On court pour rentrer. On claque la porte derrière soi. Les rues étaient vides et on n’arrive plus à se débarrasser de l’impression d’avoir été suivi, traqué, que la chose est à présent à l’intérieur avec soi. Alors on met de la musique. Pour ne plus s’entendre penser, pour ne plus entendre la respiration hâchée dans un coin de la cuisine.
On réfléchit à l’appeler, parfois. Juste pour lui dire qu’il me manque.
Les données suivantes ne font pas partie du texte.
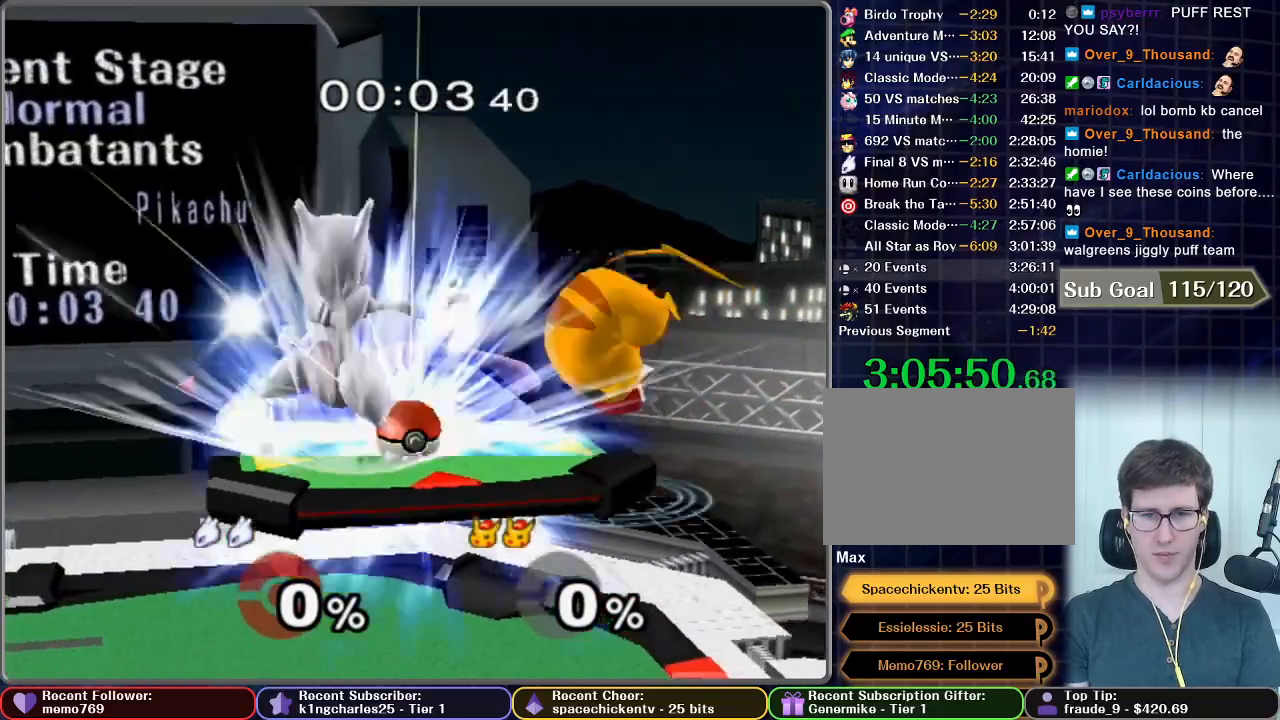
Gameplay with a controller (Nintendo layout); each line is a JSON object with the inputs held at the frame after it. "events" lists button and stick changes between this image and that frame as [ms after this image, input, new state], when the widget could be followed in between. Not read: L3 R3.
{"buttons": [], "left_stick": "left", "right_stick": "center", "events": [[16, "A", "up"], [16, "left_stick", "center"], [333, "left_stick", "left"]]}
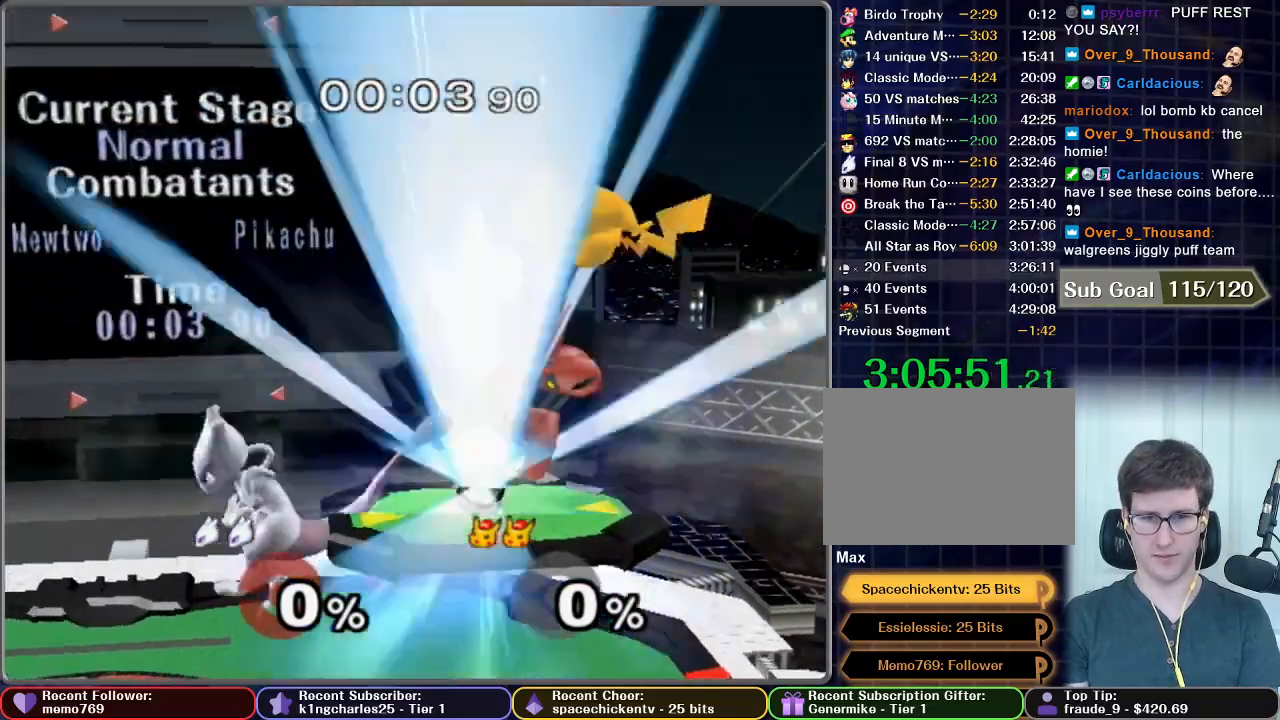
{"buttons": [], "left_stick": "center", "right_stick": "center", "events": [[67, "left_stick", "down"], [150, "left_stick", "down-right"], [267, "left_stick", "right"], [384, "left_stick", "center"]]}
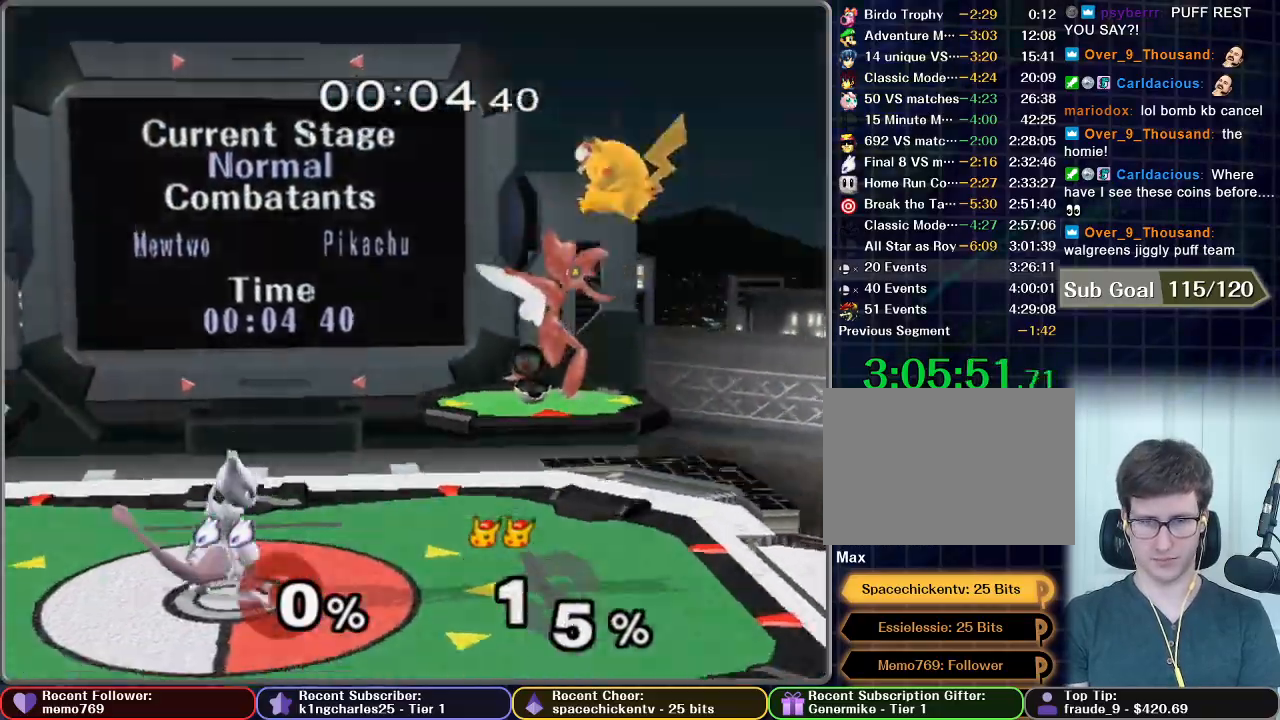
{"buttons": [], "left_stick": "center", "right_stick": "center", "events": []}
Si seulement on était un peu plus comme elles.
(je guéris plus vite que ce que tu crois. Je suis plus forte que ce que tu crois. J’ai recommencé à sortir, quelques pas dans le grand jardin, belle vue sur le lac, si je vais jusqu’au bout du bout du parc que je tourne bien le dos au bâtiment et que je me met sur la pointe des pieds je peux oublier où je suis, je ne vois même plus le reflet de l’hôpital dans l’eau, c’est le printemps. C’est si facile à dire « je vais mieux c’est le printemps » mais parfois c’est vrai. Le soleil !
Je sais que tu crois que c’est de ta faute. Ou de la sienne. Vous croyez que c’est de votre faute, soit à tous les deux, soit juste l’autre, il faut bien accuser quelqu’un je suppose. Et en même temps vous croyez que c’est grâce à vous. Vous le croyez si fort que vous en viendriez à vous entretuer, m’a dit Justine.
Et ça me fait rire parce que vous vous trompez tellement. Tout ça c’était juste moi. Il n’y a que moi.)